**SET PROBLEM 1**
Reproduce the listing below verbatim, starting at its first line and ending with the line that contains "collector number: 596", both included.

**PAGE EXTRACT**
☆ ☆ ☆ ☆ ☆

Skip to content

Lwin’s story

February 20, 2018

Human trafficking, forced labour and other human rights abuses are rampant in the Thai fishing industry, whose labour force is largely made up of migrant workers from Myanmar, Cambodia and Laos. Our Thailand hotspot aims to reduce the slavery in this industry, where poor working conditions and fraudulent recruitment processes place vulnerable migrants into abusive situations.

Supported by the Freedom Fund, a partnership of Thai and migrant-led NGOs is helping to increase migrants’ access to quality services, from rescue and shelter to legal support and reintegration. Community leaders in key ports, transit and processing areas have been trained to provide advice to those at risk. Many of our partners do community outreach beyond the fishing industry too, as migrants change jobs, and there are risks of exploitation across sectors.

One of our partners, the Foundation for Education and Development (FED) helped a victim of trafficking regain her freedom. Struggling with financial problems in her native Myanmar, 27-year-old Lwin decided to go to Thailand in search of economic opportunities. A broker agency smuggled her into Thailand illegally without identification documents, and she found employment at a rubber factory. Lwin eventually grew dissatisfied there, so she contacted the brokers and they moved her from job to job several times, travelling between several rubber plantations.

The last broker she spoke to sold her to a rubber plantation for $38. The conditions here were worse than her previous jobs, as she was forced to work long hours without pay. She was held at the plantation against her will. Because it was in a remote location, Lwin couldn’t escape without seeking assistance.

Fortunately, Lwin met a FED community leader in the area who connected her with FED’s Trafficking Hotline. She called the hotline and asked for help. The next day, FED conducted a rescue mission and liberated Lwin.

☆ ☆ ☆ ☆ ☆

**RECORDS FOR PROCESSING**
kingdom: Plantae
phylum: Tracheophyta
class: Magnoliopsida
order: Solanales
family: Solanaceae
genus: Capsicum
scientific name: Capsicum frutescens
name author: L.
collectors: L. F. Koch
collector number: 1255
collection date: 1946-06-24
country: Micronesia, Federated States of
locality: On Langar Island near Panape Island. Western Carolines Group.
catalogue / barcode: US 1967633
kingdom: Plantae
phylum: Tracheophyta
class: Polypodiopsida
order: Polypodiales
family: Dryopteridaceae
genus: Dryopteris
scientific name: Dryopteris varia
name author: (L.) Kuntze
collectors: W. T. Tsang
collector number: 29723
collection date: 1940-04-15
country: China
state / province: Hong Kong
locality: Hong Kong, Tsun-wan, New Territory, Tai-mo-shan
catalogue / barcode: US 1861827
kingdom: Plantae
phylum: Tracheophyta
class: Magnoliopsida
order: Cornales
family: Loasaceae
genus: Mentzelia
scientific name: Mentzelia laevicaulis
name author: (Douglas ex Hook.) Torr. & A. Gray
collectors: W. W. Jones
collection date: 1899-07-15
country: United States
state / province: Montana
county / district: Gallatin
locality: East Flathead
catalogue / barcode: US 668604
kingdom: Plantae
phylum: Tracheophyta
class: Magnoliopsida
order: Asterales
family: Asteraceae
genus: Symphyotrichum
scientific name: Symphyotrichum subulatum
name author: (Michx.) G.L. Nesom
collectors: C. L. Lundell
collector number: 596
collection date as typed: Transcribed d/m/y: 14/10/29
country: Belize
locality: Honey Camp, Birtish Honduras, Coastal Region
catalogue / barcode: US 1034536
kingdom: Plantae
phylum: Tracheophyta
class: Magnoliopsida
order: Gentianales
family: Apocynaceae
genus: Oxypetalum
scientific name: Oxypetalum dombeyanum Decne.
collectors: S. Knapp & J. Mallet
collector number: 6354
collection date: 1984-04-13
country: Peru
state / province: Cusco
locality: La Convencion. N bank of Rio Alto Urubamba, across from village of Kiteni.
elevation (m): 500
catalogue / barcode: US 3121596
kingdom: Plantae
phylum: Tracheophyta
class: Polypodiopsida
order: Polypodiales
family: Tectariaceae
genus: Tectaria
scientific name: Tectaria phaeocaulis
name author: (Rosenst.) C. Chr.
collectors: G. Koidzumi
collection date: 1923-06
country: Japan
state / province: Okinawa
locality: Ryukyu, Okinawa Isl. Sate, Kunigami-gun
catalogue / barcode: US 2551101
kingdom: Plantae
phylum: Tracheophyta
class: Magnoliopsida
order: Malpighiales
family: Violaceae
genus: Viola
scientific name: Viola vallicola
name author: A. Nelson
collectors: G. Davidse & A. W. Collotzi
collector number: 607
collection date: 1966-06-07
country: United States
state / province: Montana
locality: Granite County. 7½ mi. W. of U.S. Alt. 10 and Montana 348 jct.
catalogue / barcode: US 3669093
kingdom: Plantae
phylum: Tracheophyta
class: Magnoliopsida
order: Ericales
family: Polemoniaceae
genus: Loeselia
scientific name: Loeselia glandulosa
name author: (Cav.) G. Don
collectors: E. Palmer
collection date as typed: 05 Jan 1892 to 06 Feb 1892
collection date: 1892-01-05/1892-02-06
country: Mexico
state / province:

☆ ☆ ☆ ☆ ☆

**SET PROBLEM 2**
Answer these questions about Lwin's story above:
(a) Which three countries are named as the origins of most migrant workers in the Thai fishing industry?
(b) Where did Lwin first find employment after being smuggled into Thailand?
(c) For how much did the last broker sell her to a rubber plantation?

**CORRECT RESPONSE 1**
kingdom: Plantae
phylum: Tracheophyta
class: Magnoliopsida
order: Solanales
family: Solanaceae
genus: Capsicum
scientific name: Capsicum frutescens
name author: L.
collectors: L. F. Koch
collector number: 1255
collection date: 1946-06-24
country: Micronesia, Federated States of
locality: On Langar Island near Panape Island. Western Carolines Group.
catalogue / barcode: US 1967633
kingdom: Plantae
phylum: Tracheophyta
class: Polypodiopsida
order: Polypodiales
family: Dryopteridaceae
genus: Dryopteris
scientific name: Dryopteris varia
name author: (L.) Kuntze
collectors: W. T. Tsang
collector number: 29723
collection date: 1940-04-15
country: China
state / province: Hong Kong
locality: Hong Kong, Tsun-wan, New Territory, Tai-mo-shan
catalogue / barcode: US 1861827
kingdom: Plantae
phylum: Tracheophyta
class: Magnoliopsida
order: Cornales
family: Loasaceae
genus: Mentzelia
scientific name: Mentzelia laevicaulis
name author: (Douglas ex Hook.) Torr. & A. Gray
collectors: W. W. Jones
collection date: 1899-07-15
country: United States
state / province: Montana
county / district: Gallatin
locality: East Flathead
catalogue / barcode: US 668604
kingdom: Plantae
phylum: Tracheophyta
class: Magnoliopsida
order: Asterales
family: Asteraceae
genus: Symphyotrichum
scientific name: Symphyotrichum subulatum
name author: (Michx.) G.L. Nesom
collectors: C. L. Lundell
collector number: 596

**CORRECT RESPONSE 2**
(a) Myanmar, Cambodia and Laos.
(b) At a rubber factory.
(c) $38.